Franziska Giffey is set to become the first female mayor of the German capital of Berlin, The Washington Post reported.
Giffey’s victory comes as the Christian Democrats Union (CDU), the party of current Chancellor Angela Merkel, was narrowly defeated by the center-left Social Democratic Party for the first time in ten years, according to the country’s preliminary election results.
Merkel is set to step down after serving 16 years as Germany’s leader.
Giffey is set to replace her fellow Social Democrat Michael Mueller, who is not seeking reelection after serving for seven years as Berlin’s mayor.
Giffey said that she wants to focus on the city’s economy, education and sustainability as mayor.
“We have made an unprecedented race to catch up. We did it together. the @spdde has received a clear government mandate in the federal government, in Mecklenburg-Western Pomerania and in Berlin,” Giffey said in a tweet on Monday. “Thank you very much!”
Giffey resigned from her role as the country’s federal minister for family affairs in May amid allegations that she plagiarized her doctoral dissertation in 2010.

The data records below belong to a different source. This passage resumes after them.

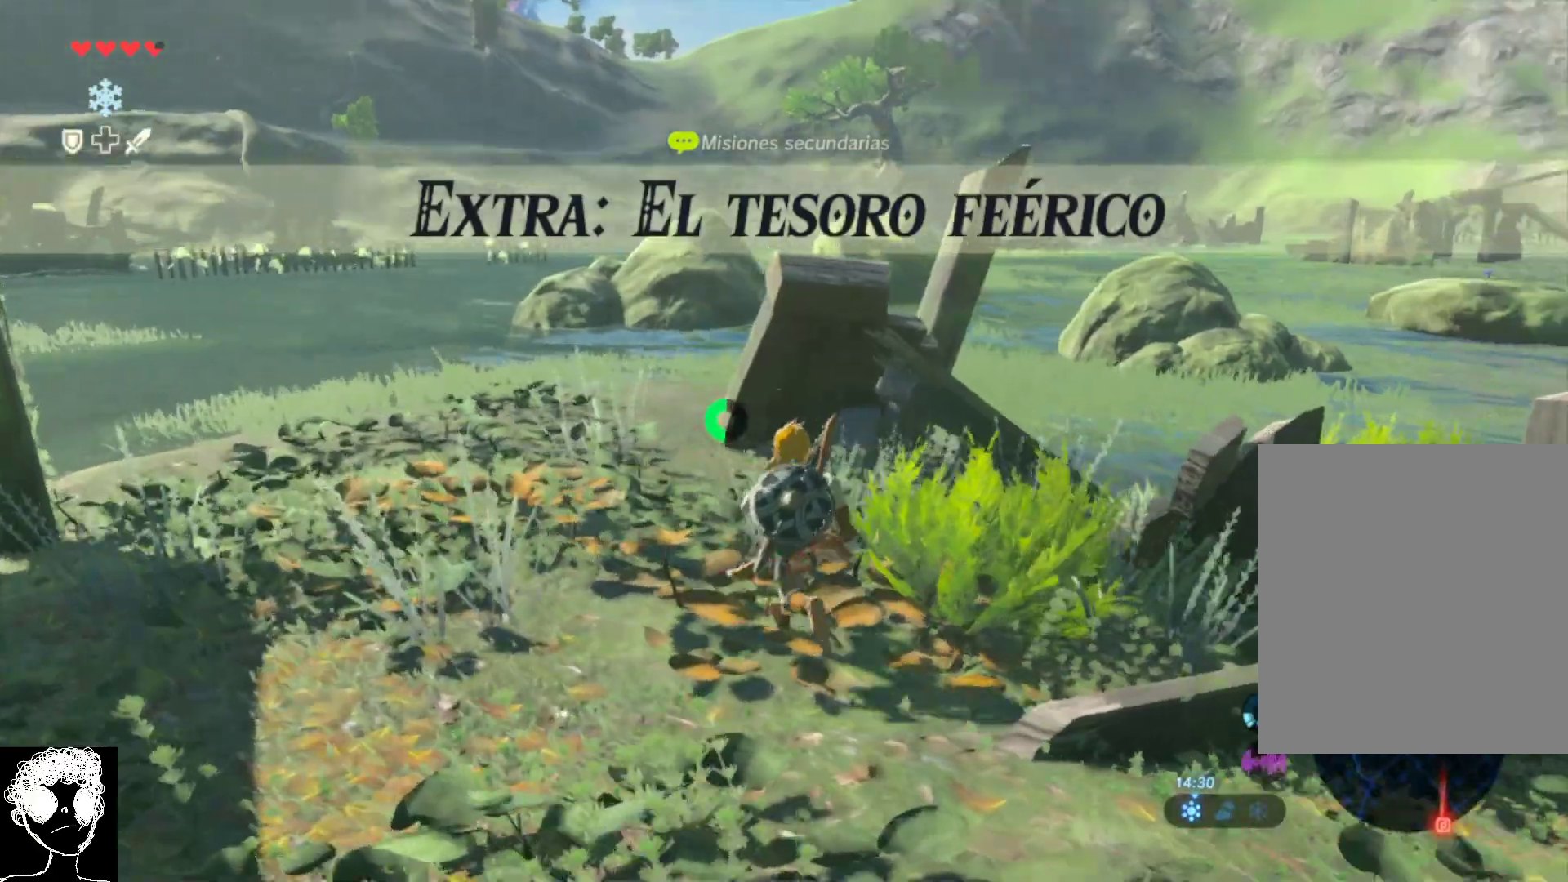
{"buttons": [], "left_stick": "up-left", "right_stick": "center", "events": [[67, "A", "down"], [183, "left_stick", "up-left"], [467, "A", "up"]]}
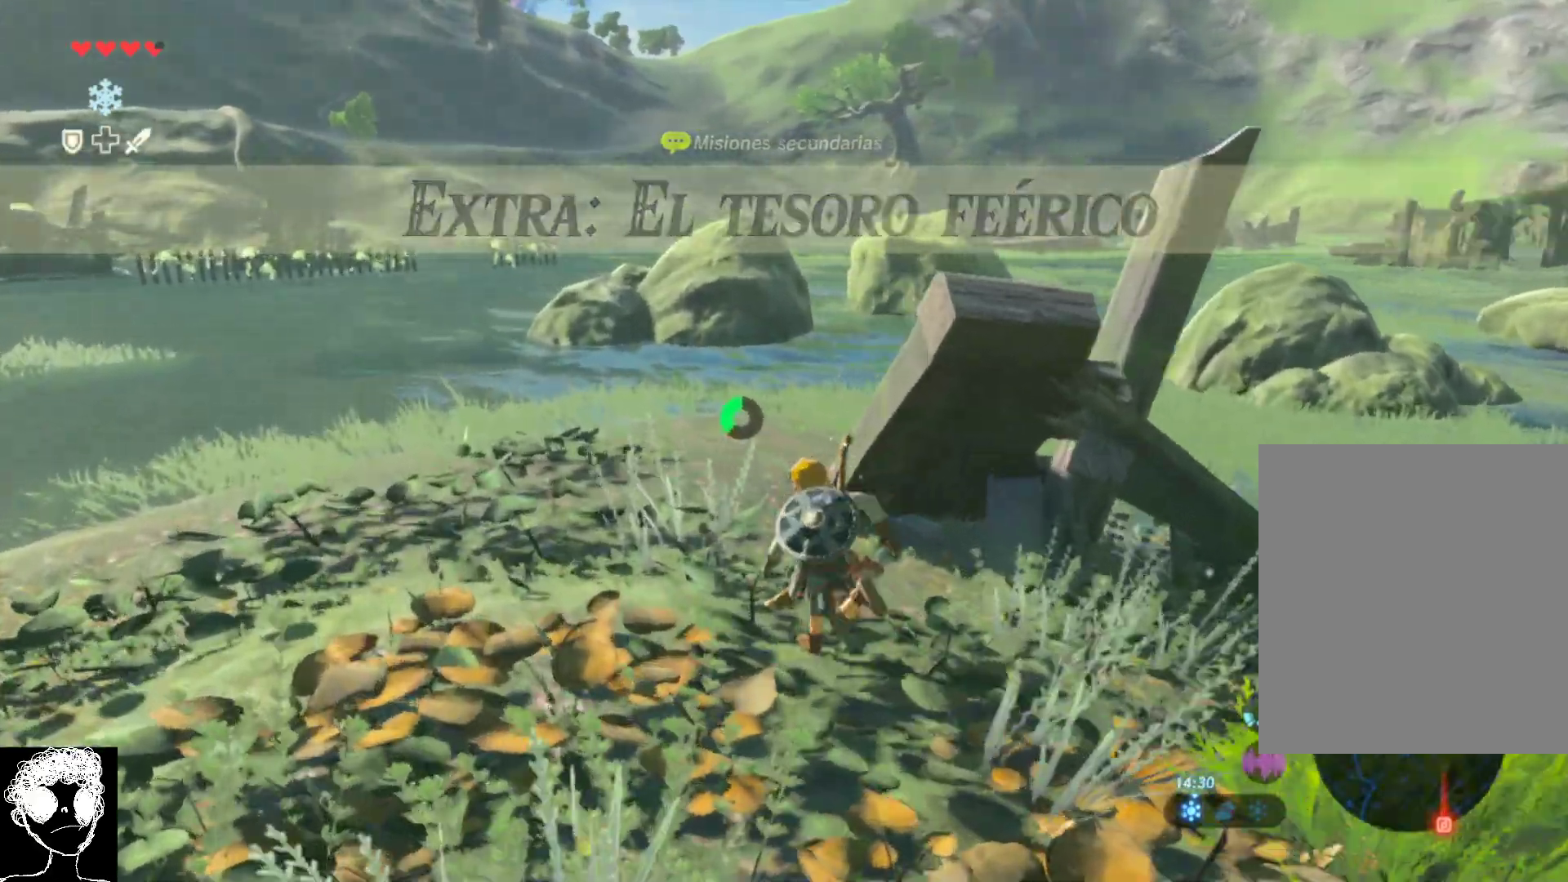
{"buttons": [], "left_stick": "down-left", "right_stick": "center", "events": [[283, "right_stick", "up-right"], [433, "left_stick", "down-left"], [450, "right_stick", "center"]]}
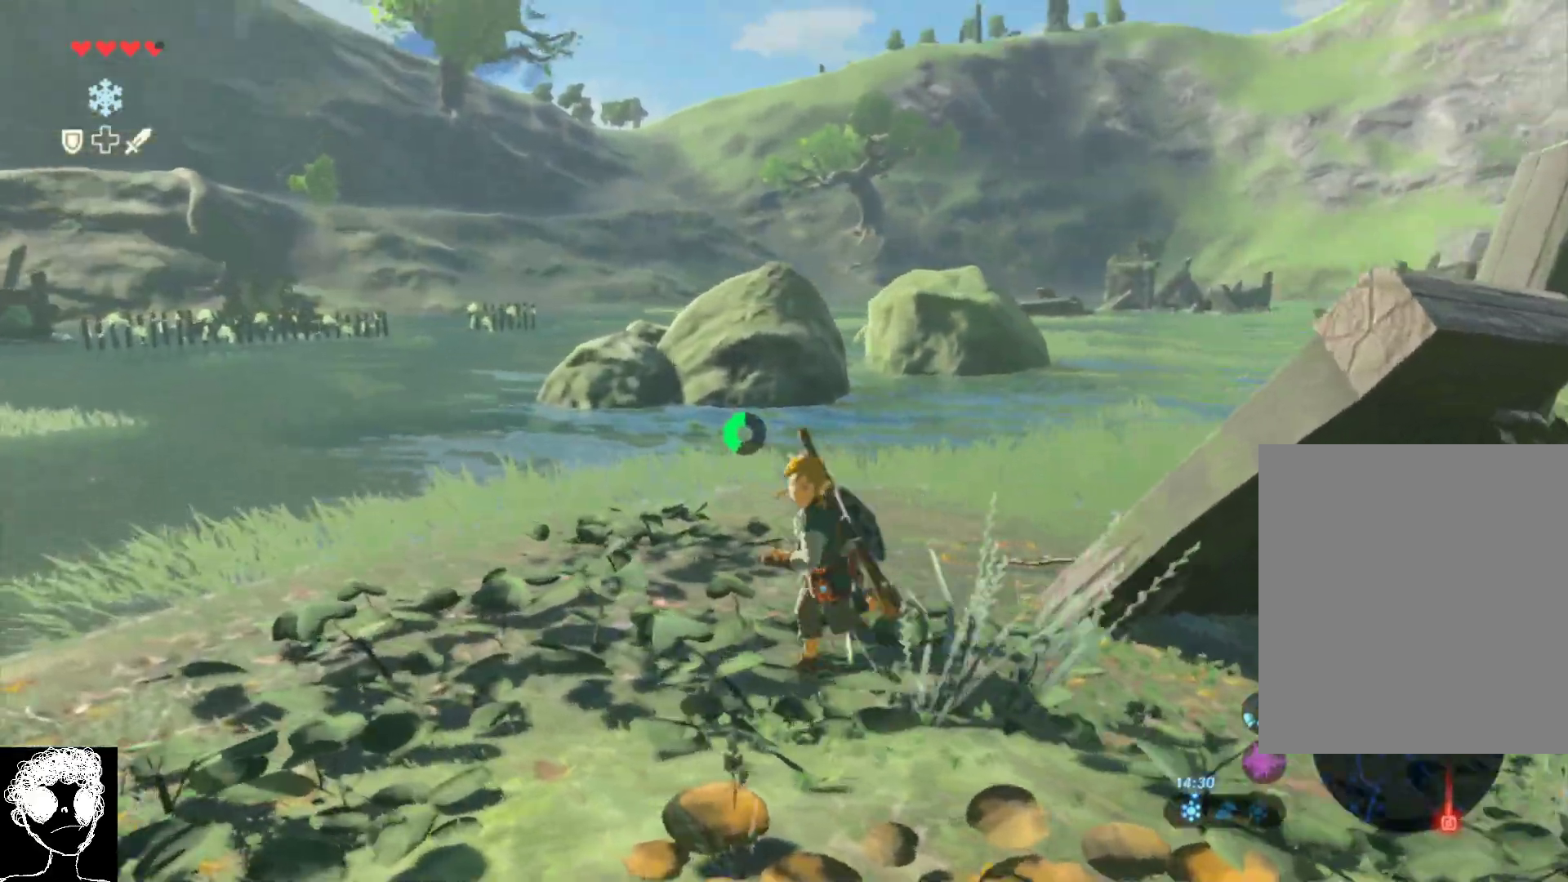
{"buttons": [], "left_stick": "left", "right_stick": "up", "events": [[33, "right_stick", "down-left"], [300, "right_stick", "center"], [367, "right_stick", "up"], [450, "left_stick", "left"]]}
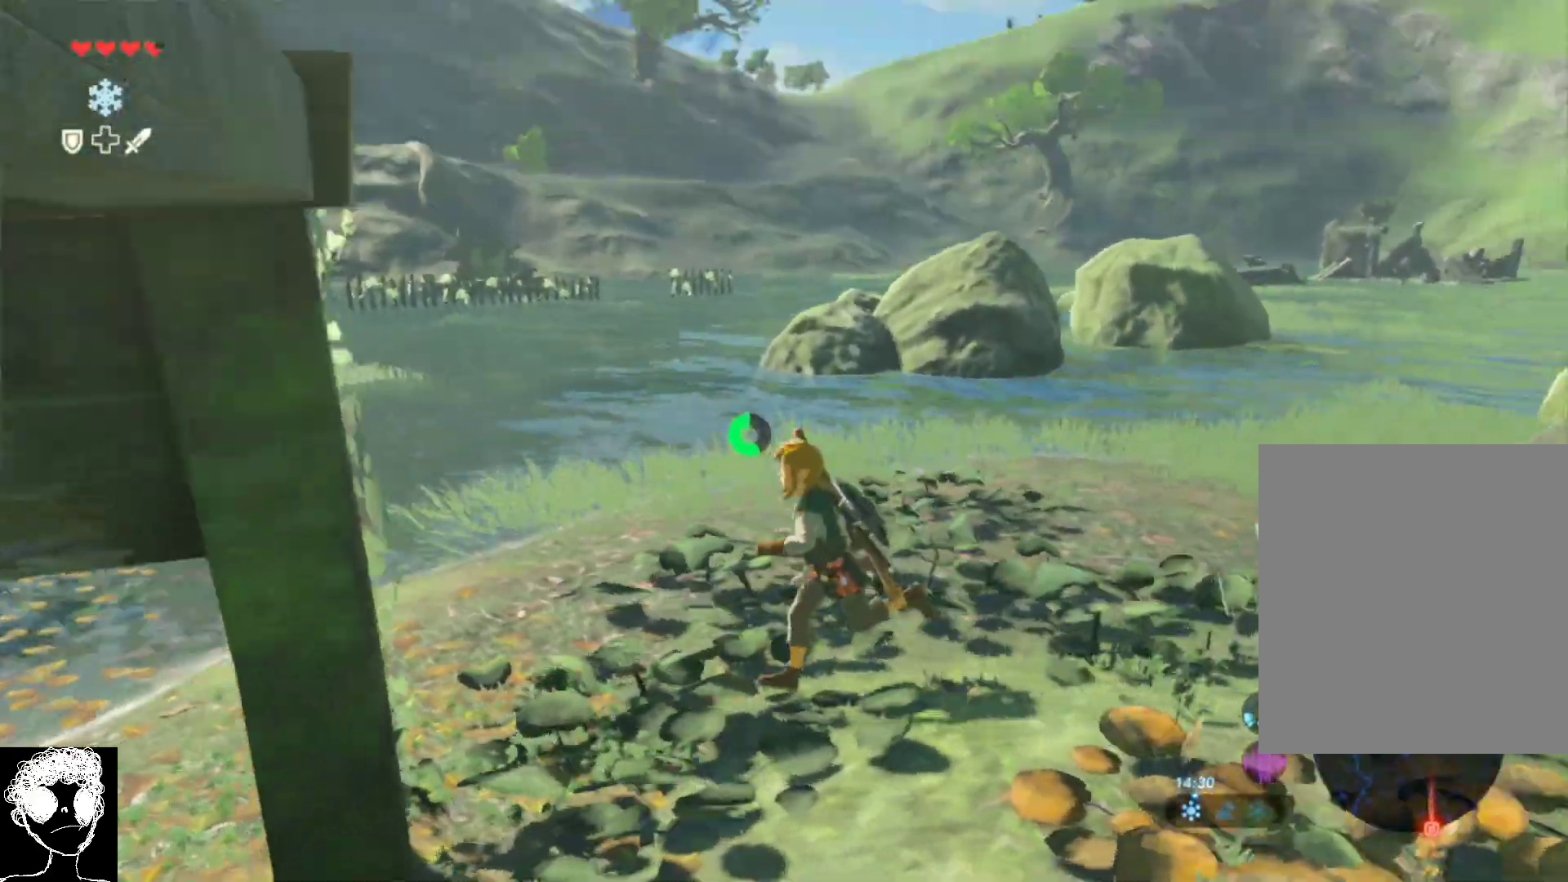
{"buttons": [], "left_stick": "up-left", "right_stick": "up-left", "events": [[50, "left_stick", "up-left"], [67, "right_stick", "down-left"], [450, "right_stick", "up-left"]]}
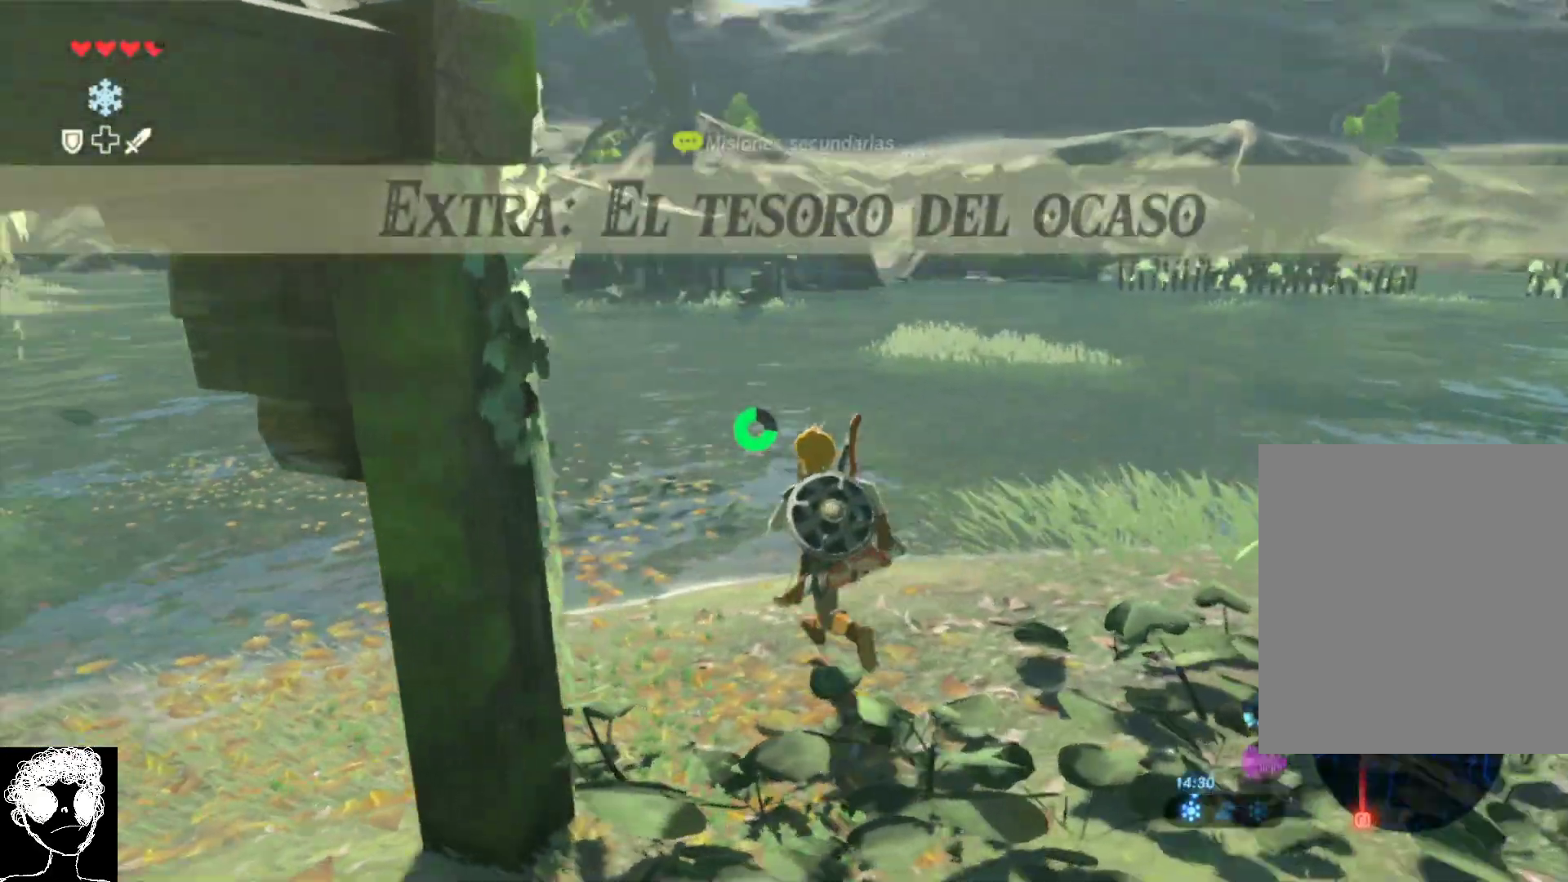
{"buttons": [], "left_stick": "up", "right_stick": "center", "events": [[200, "right_stick", "center"], [217, "left_stick", "up"]]}
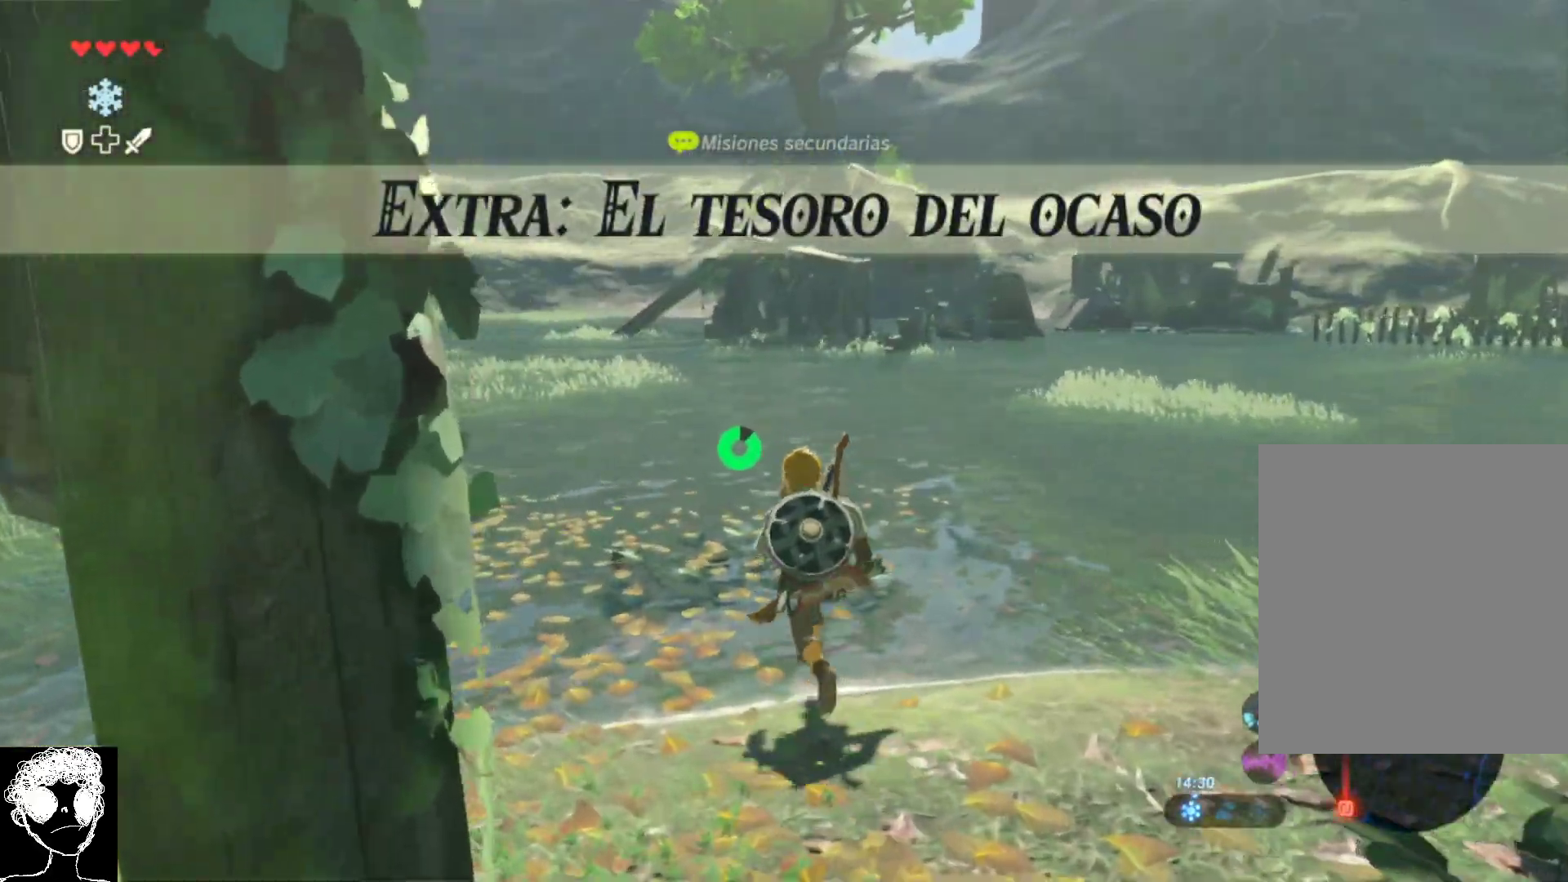
{"buttons": ["A"], "left_stick": "up", "right_stick": "center", "events": [[333, "A", "down"]]}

Berlin’s Free University, the school Giffey attended, conducted an investigation that found she didn’t correctly attribute information from authors she cited in her thesis and some content has been found in other work, the Post reported.
In response, the university’s board of directors stripped Giffey of her doctorate title a month after the allegations surfaced.
Giffey, who started in politics at the age of 29, previously worked as Neukölln District European commissioner and city councilor for education, schools, culture and sport, the Post noted.
Though Giffey is the first woman to be elected mayor of Berlin after the city was reunified, another woman, Louise Schroeder, served as mayor of West Berlin from 1949 to 1951.